Disturbances in the gut microbiota have been repeatedly associated with CVD, including atherosclerosis and hypertension. Short-chain fatty acids, trimethylamine-N-oxide, and BAs have been identified as causal factors. The functionality of the BA pool is dependent on its composition. Different BAs have one to three hydroxyl groups in different positions. This determines the hydrophobicity of the individual BA pool. Per day, 30 to 50% of the primary BA pools (cholic acid and chenodeoxycholic acid) are malabsorbed and converted to secondary BAs. The bacterial products formed are determined by the gut microbial load and composition. The effects of microbial BA modulations on the etiology of cardiovascular diseases were discussed by Yntema et al. [17].

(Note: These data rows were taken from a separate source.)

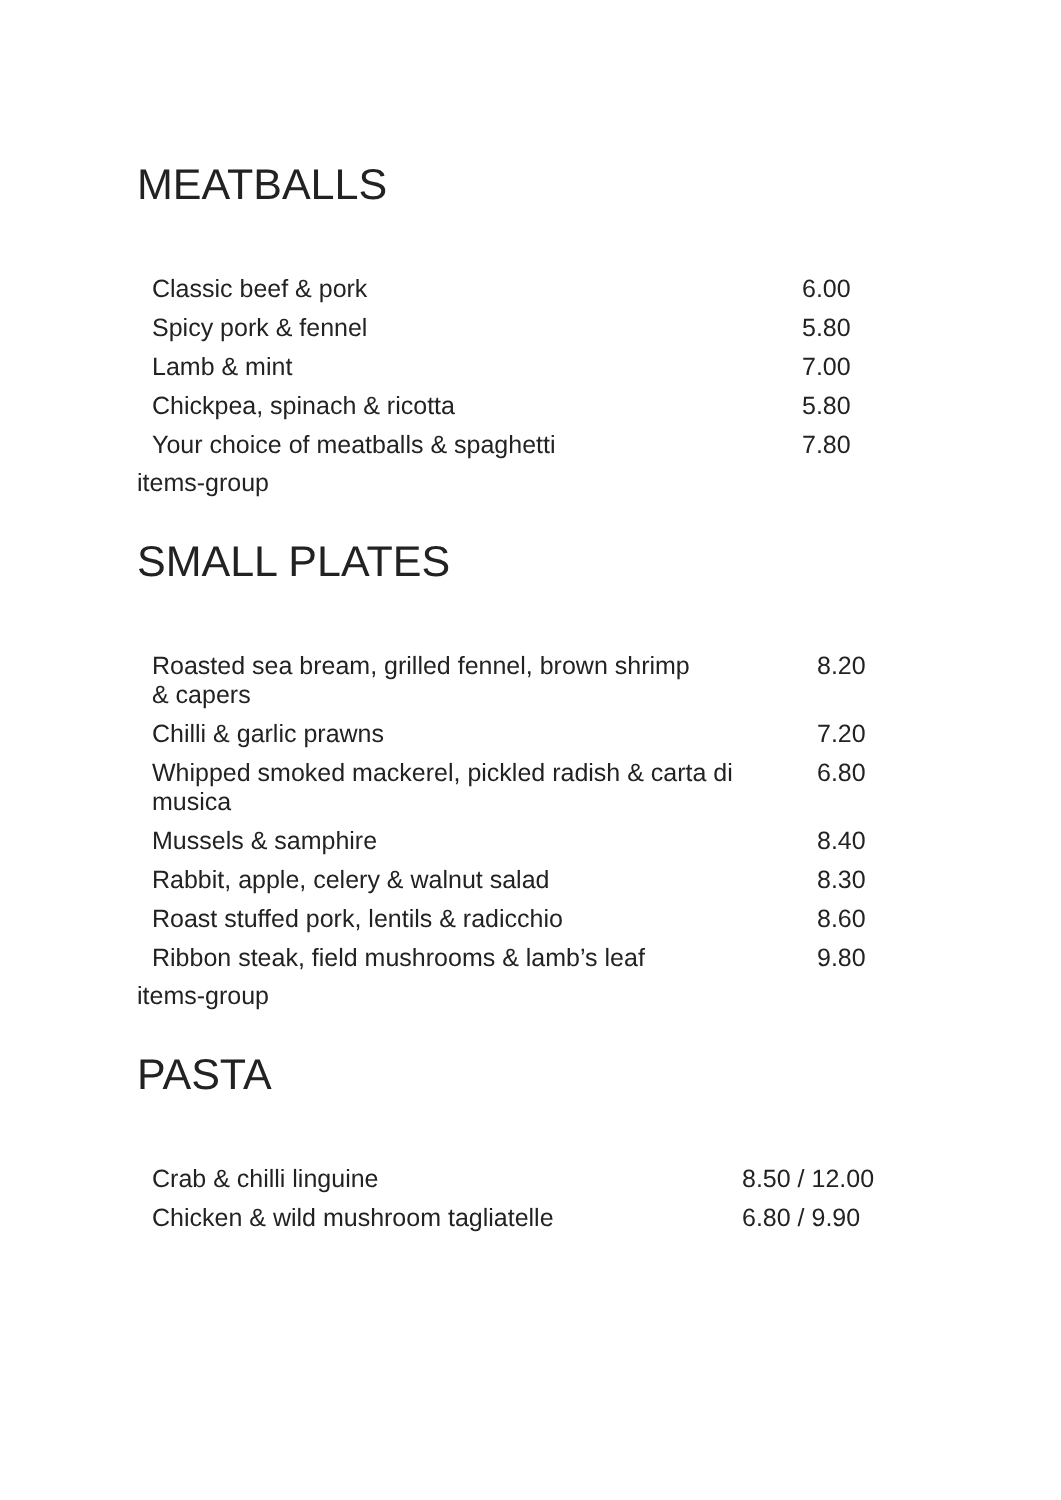MEATBALLS
| Classic beef & pork | 6.00 |
| Spicy pork & fennel | 5.80 |
| Lamb & mint | 7.00 |
| Chickpea, spinach & ricotta | 5.80 |
| Your choice of meatballs & spaghetti | 7.80 |
items-group
SMALL PLATES
| Roasted sea bream, grilled fennel, brown shrimp & capers | 8.20 |
| Chilli & garlic prawns | 7.20 |
| Whipped smoked mackerel, pickled radish & carta di musica | 6.80 |
| Mussels & samphire | 8.40 |
| Rabbit, apple, celery & walnut salad | 8.30 |
| Roast stuffed pork, lentils & radicchio | 8.60 |
| Ribbon steak, field mushrooms & lamb’s leaf | 9.80 |
items-group
PASTA
| Crab & chilli linguine | 8.50 / 12.00 |
| Chicken & wild mushroom tagliatelle | 6.80 / 9.90 |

As mentioned, seven C fluxes are affecting the hepatic C homeostasis. The regulation of these fluxes is a critical factor in the establishment of the hepatic C pool and the flux of LDL-C being removed from the blood. The size of the hepatic C pool affects the regulation of hepatic C synthesis and the synthesis of the LDL receptor affecting the hepatic extraction of serum LDL. However, little is known about the regulation of the other C fluxes. Interestingly, in this Special Issue, two contributions point to the potential role of microRNAs (miRNAs) in hepatic regulation. miRNAs are small, single-stranded, non-coding RNA molecules containing 21 to 23 nucleotides. Konings et al. [18] performed a systematic review of the literature describing the involvement of miRNAs in the development of non-alcoholic fatty liver disease (NAFLD) associated with C metabolism due to accumulation of hepatic free C. They identified miR122, miR34a, miR21, and miR132 as potential candidates to play a role in the development of NAFLD via effects on cholesterol metabolism. Sidorkiewicz [19] contributed a review paper focusing on miR33 and described evidence for the involvement of miR33 in the regulation of reversed C transport via HDL production. A role for miR33 is also suggested for bile formation. Thus, microRNA research may clarify hepatic C homeostasis in the near future and offer new tools for treatment.

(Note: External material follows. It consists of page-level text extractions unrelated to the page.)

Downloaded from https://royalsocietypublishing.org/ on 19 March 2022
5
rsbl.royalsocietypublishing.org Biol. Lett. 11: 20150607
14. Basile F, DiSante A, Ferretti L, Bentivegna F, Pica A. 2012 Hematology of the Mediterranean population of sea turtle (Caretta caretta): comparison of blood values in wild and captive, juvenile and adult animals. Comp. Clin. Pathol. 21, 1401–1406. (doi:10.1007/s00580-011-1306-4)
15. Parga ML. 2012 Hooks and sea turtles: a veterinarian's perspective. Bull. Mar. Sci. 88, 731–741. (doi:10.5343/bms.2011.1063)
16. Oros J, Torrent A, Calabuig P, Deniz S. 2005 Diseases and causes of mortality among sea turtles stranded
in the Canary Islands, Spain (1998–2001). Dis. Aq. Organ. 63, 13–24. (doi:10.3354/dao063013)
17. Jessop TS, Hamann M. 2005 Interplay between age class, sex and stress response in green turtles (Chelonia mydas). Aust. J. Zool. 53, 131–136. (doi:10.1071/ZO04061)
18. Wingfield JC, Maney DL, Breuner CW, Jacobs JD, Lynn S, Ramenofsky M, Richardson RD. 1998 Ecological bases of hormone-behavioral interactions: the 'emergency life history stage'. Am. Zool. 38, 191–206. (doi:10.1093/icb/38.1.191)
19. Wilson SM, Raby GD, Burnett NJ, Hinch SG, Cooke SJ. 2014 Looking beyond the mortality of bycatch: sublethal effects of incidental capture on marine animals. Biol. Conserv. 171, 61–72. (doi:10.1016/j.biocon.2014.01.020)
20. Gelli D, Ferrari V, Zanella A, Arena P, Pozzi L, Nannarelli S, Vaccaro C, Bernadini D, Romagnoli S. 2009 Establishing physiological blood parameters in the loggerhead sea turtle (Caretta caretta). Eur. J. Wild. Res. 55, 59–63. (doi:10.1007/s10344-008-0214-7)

A field not covered so far is C metabolism in the brain. C cannot pass the blood–brain barrier. In the brain, C is synthesized mainly in the astrocytes and metabolized to 24S-C in the neurons. A disturbed brain C metabolism is associated with Alzheimer’s disease (AD) and stimulation of cholesterol turnover in the brain was found to ameliorate the development of cognitive decline in AD mice. Martens et al. [20] described the upregulation of C efflux genes and downregulation of lipogenesis genes by incubation with lipophilic extracts of six European brown seaweed species. Their results confirm the described prevention of disease progression in AD mice by the Asian brown seaweed species Sargassum fusiforme [21]. Thus, supplementation with extracts of European brown seaweed species may become a strategy in the prevention and/or treatment of neurodegenerative diseases and possibly cardiometabolic and inflammatory diseases.